Os milagres de Cristo e as prerrogativas Divinas que lhe são outorgadas Atestam sua Divindade


Também nos milagres, quão límpida e luminosamente sua Deidade se patenteia! Milagres esses, embora eu reconheça serem operados iguais e semelhantes tanto pelos profetas quanto pelos apóstolos, entretanto nisto está a máxima diferença: que estes, por seu ministério, apenas administraram os dons de Deus; aquele manifestou neles seu próprio poder. É verdade que, por vezes, ele se serviu da oração para reportar-se à glória do Pai; na maioria dos casos, porém, vemos seu próprio poder manifesto diante de nós. E como não seria o real operador dos milagres aquele que, de sua própria autoridade, confere a outros sua administração?
Ora, o evangelista [Mt 10.8; Mc 3.15; 6.7] narra que ele outorgou aos apóstolos poder de ressuscitar os mortos, de curar os leprosos, de expulsar os demônios etc. E esses apóstolos desempenharam ministério de tal natureza e em moldes que evidenciassem
sobejamente que o poder não lhes era de outra fonte senão de Cristo. “Em o nome de Jesus Cristo”, diz Pedro, “levanta-te e anda” [At 3.6]. Portanto, não é de admirar se Cristo tenha evocado seus milagres para impugnar a incredulidade dos judeus, visto que, operados por seu próprio poder, lhe rendiam o mais amplo testemunho da divindade [Jo 5.36; 10.37; 14.11].

- **O QUE FAZER**: Retorne, sem mudar nenhuma palavra, o trecho do texto sobre os milagres de Cristo que vai de "Também nos milagres, quão" até "outros sua administração?", incluindo este último.

- **ENTRADAS**:
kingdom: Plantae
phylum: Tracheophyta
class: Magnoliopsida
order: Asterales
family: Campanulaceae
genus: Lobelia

- **RESPOSTA RESOLVIDA**:
Também nos milagres, quão límpida e luminosamente sua Deidade se patenteia! Milagres esses, embora eu reconheça serem operados iguais e semelhantes tanto pelos profetas quanto pelos apóstolos, entretanto nisto está a máxima diferença: que estes, por seu ministério, apenas administraram os dons de Deus; aquele manifestou neles seu próprio poder. É verdade que, por vezes, ele se serviu da oração para reportar-se à glória do Pai; na maioria dos casos, porém, vemos seu próprio poder manifesto diante de nós. E como não seria o real operador dos milagres aquele que, de sua própria autoridade, confere a outros sua administração?